Le gouvernement veut « mettre fin à la guerre de religion qui oppose pro nucléaires aux pros renouvelables »… sans le Parlement. Dans une interview accordée au Figaro, le ministre délégué chargé de l’industrie et de l’énergie, Roland Lescure, a dévoilé mercredi soir les contours de la nouvelle programmation pluriannuelle (PPE) de l’énergie.
Une feuille de route sans cesse repoussée, après le rendez-vous manqué d’une loi de programmation sur l’énergie et le climat (LPEC), qui n’a jamais vu le jour, malgré l’obligation légale qui l’imposait avant le 1er juillet 2023.

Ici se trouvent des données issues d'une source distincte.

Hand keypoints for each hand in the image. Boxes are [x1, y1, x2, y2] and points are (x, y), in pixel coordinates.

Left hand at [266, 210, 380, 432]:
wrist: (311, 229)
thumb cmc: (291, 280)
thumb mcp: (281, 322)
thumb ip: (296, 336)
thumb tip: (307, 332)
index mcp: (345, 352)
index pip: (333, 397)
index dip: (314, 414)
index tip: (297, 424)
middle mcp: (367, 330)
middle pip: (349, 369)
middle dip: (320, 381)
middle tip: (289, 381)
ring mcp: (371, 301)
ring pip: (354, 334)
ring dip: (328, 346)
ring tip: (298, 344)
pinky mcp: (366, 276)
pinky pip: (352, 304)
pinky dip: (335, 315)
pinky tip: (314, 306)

Les conclusions de sept groupes de travail transpartisans, pilotés par l’ex-ministre de la Transition écologique Agnès Pannier-Runacher, ont permis de dégager, en septembre, une centaine de pistes sur lesquelles s’est plus ou moins adossé Roland Lescure dans cette « nouvelle » stratégie, pas si « nouvelle ».
Le nucléaire en première ligne
Jeudi, Bercy a confirmé que, pour atteindre la neutralité carbone en 2050, la production d’électricité bas carbone devrait passer de 450 térawattheures (TWh), actuellement, à 650 TWh par jour en 2035. La stratégie prévoit de remettre la filière du nucléaire au niveau de son plus haut historique, avec une production de l’ordre de 400 TWh, en lançant la construction de six EPR 2 pour une entrée en production entre 2035 et 2042.
Concernant le renouvelable, l’exécutif compte mettre le paquet sur le solaire en multipliant par cinq l’électricité photovoltaïque produite pour atteindre 100 GW de capacité installée (93 TWh de production). Il mise ainsi sur la relance d’une filière de production nationale de panneaux photovoltaïques d’une capacité de 10 à 15 GW. « De quoi alimenter le marché intérieur et exporter », précise le cabinet. Quant à l’éolien terrestre, bête noire de l’extrême droite et d’une partie des LR, le gouvernement prend moins de risques en suggérant de doubler la production pour arriver entre 40 et 45 GW.
Pour ce faire, Roland Lescure entend se passer d’un débat parlementaire, et donc d’une loi, préférant emprunter la voie réglementaire. Un décret devrait être adopté d’ici la fin de l’année, à l’issue d’une concertation publique de deux à trois mois devant débuter en mai. Le gouvernement va donc saisir, dans la semaine, la Commission nationale du débat public (CNDP) par courrier pour l’engager.
« Concrètement, un prochain gouvernement pourra, d’une simple signature, modifier complètement les engagements climatiques et énergétiques de la France, créant une instabilité totale à l’opposé de l’esprit de planification », s’offusque Nicolas Nace, chargé de campagne Transition énergétique à Greenpeace France, dans un communiqué. Une critique partagée par le Réseau Action Climat : « Un débat parlementaire est fondamental pour construire une vision partagée et pérenne sur l’ambition en termes d’économies d’énergie et de développement des énergies renouvelables. »
Un autre volet sur la protection des consommateurs face à d’éventuels abus des fournisseurs sera, en revanche, présenté aux parlementaires.